Nymphaea 'Elmer Kelton'

Nymphaea ‘Elmer Kelton’

Nymphaea ‘Elmer Kelton’ is a tropical waterlily created in 2014 by Ken Landon for a local literary hero who lived in San Angelo.

Here is a short video showing the presentation to Shane Kelton, Elmer’s Grandson for Nymphaea ‘Elmer Kelton’.

From his Website…

WINNER OF EIGHT SPUR AWARDS
WINNER OF FOUR WESTERN HERITAGE AWARDS
VOTED BEST WESTERN AUTHOR OF ALL-TIME BY THE WESTERN WRITERS OF AMERICA

About Elmer Kelton

In 1987 he received the Barbara McCombs/Lon Tinkle Award for “continuing excellence in Texas letters” from the Texas Institute of Letters.

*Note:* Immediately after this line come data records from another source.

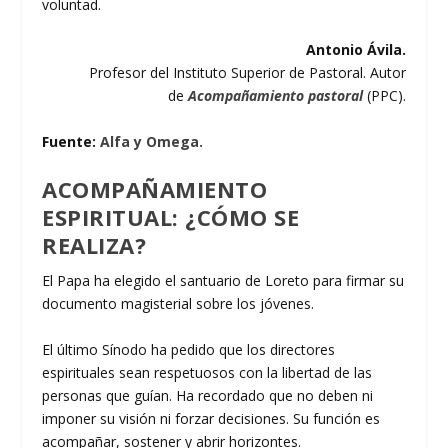
voluntad.
Antonio Ávila.
Profesor del Instituto Superior de Pastoral. Autor
de
Acompañamiento
pastoral
(PPC).
Fuente:
Alfa y Omega.
ACOMPAÑAMIENTO
ESPIRITUAL: ¿CÓMO SE
REALIZA?
El Papa ha elegido el santuario de Loreto para firmar su
documento magisterial sobre los jóvenes.
El último Sínodo ha pedido que los directores
espirituales sean respetuosos con la libertad de las
personas que guían. Ha recordado que no deben ni
imponer su visión ni forzar decisiones. Su función es
acompañar, sostener y abrir horizontes.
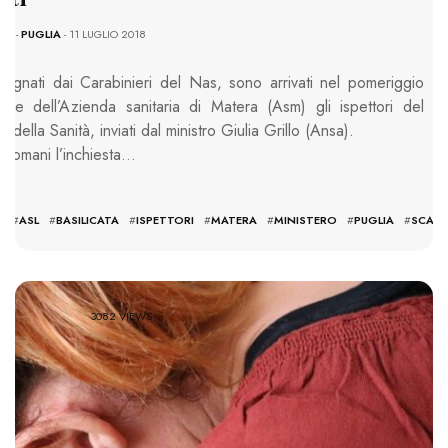
NE
-
PUGLIA
- 11 LUGLIO 2018
gnati dai Carabinieri del Nas, sono arrivati nel pomeriggio
ede dell’Azienda sanitaria di Matera (Asm) gli ispettori del
o della Sanità, inviati dal ministro Giulia Grillo (Ansa).
, domani l’inchiesta…
I
#
ASL
#
BASILICATA
#
ISPETTORI
#
MATERA
#
MINISTERO
#
PUGLIA
#
SCAN
3082 VIEWS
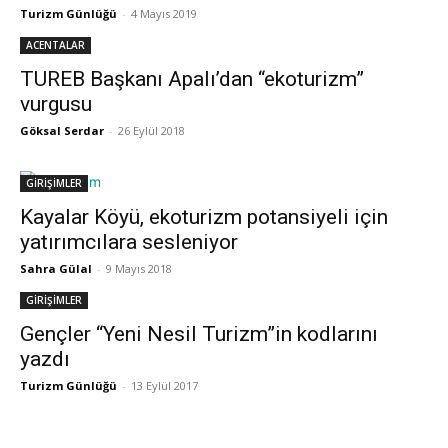
Turizm Günlüğü
-
4 Mayıs 2019
ACENTALAR
TUREB Başkanı Apalı’dan “ekoturizm”
vurgusu
Göksal Serdar
-
26 Eylül 2018
GİRİŞİMLER
Kayalar Köyü, ekoturizm potansiyeli için
yatırımcılara sesleniyor
Sahra Gülal
-
9 Mayıs 2018
GİRİŞİMLER
Gençler “Yeni Nesil Turizm”in kodlarını
yazdı
Turizm Günlüğü
-
13 Eylül 2017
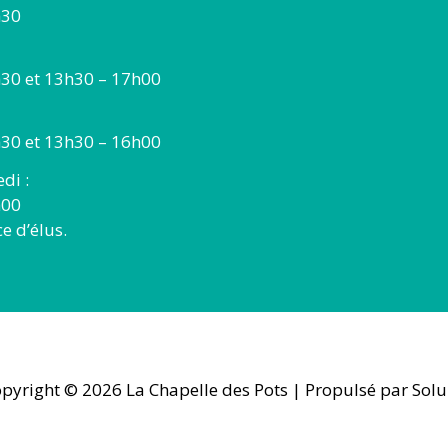
h30
30 et 13h30 – 17h00
30 et 13h30 – 16h00
di :
h00
 d’élus.
pyright © 2026
La Chapelle des Pots
| Propulsé par Solu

In 1990 he received the Distinguished Achievement Award from the Western Literature Association. The Texas Legislature proclaimed Elmer Kelton Day in April 1997. In 1998 he received the first Lone Star award for lifetime Achievement from the Larry McMurtry Center for Arts and Humanities at Midwestern State University, Wichita Falls, Texas. He also received honorary doctorates from Hardin-Simmons University and Texas Tech University. He was given a lifetime achievement award by the National Cowboy Symposium in Lubbock, Texas.

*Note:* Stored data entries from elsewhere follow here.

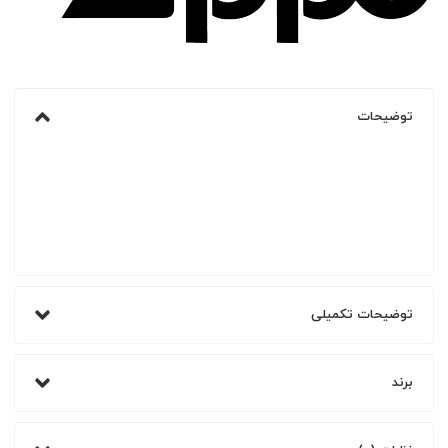
توضیحات
توضیحات تکمیلی
برند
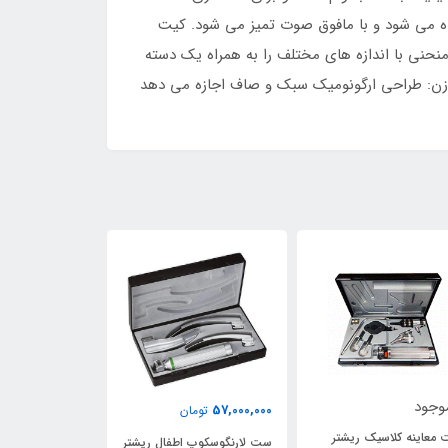
اده می شود و با مافوق صوت تمیز می شود. کیت
وش جلوگیری از زنگ زدگی است. به راحتی تمیز می شود و کاملا اتوکلاو می شود.مانور آسان: کیت ما 4 تیغه منحنی با اندازه های مختلف را به همراه یک دسته
 وزن: طراحی ارگونومیک سبک و صاف اجازه می دهد
وجود
56,000,000
57,000,000
تومان
توما
معاینه کلاسیک ریشتر
ست لارنگوسکوپ اطفال ریشتر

Since 1996 Kelton has been an honorary member of the German Association for the Study of the Western, headquartered in Münster, Germany. This organization presents the Elmer Kelton Award for Literary Merit. Thus far the award has been given to Matt Braun, Thomas Jeier, Werner J. Egli, and scholar Birgit Hans of the University of North Dakota. More information on the German Association for the Study of the Western can be found at www.westernforschungszentrum.de.

Kelton is a native of Crane, Texas. He grew up on the McElroy Ranch, with which his father, the late R. W. “Buck’ Kelton, was associated for 36 years. After graduation from Crane High School he attended the University of Texas at Austin in 1942-44 and 1946-48, earning a B.A. degree in journalism. He spent 15 years as farm and ranch writer-editor for the San Angelo Standard-Times, five years as editor of Sheep and Goat Raiser Magazine and 22 years as associate editor of Livestock Weekly, from which he retired in 1990.

He served two years in the U. S. Army, 1944-46, including combat infantry service in Europe. He and his wife Ann, a native of Austria, have been married over 50 years. They have two grown sons, a daughter, four grandchildren and five great-grandchildren.

THE GOOD OLD BOYS was made into a 1995 TV movie starring Tommy Lee Jones for the TNT cable network.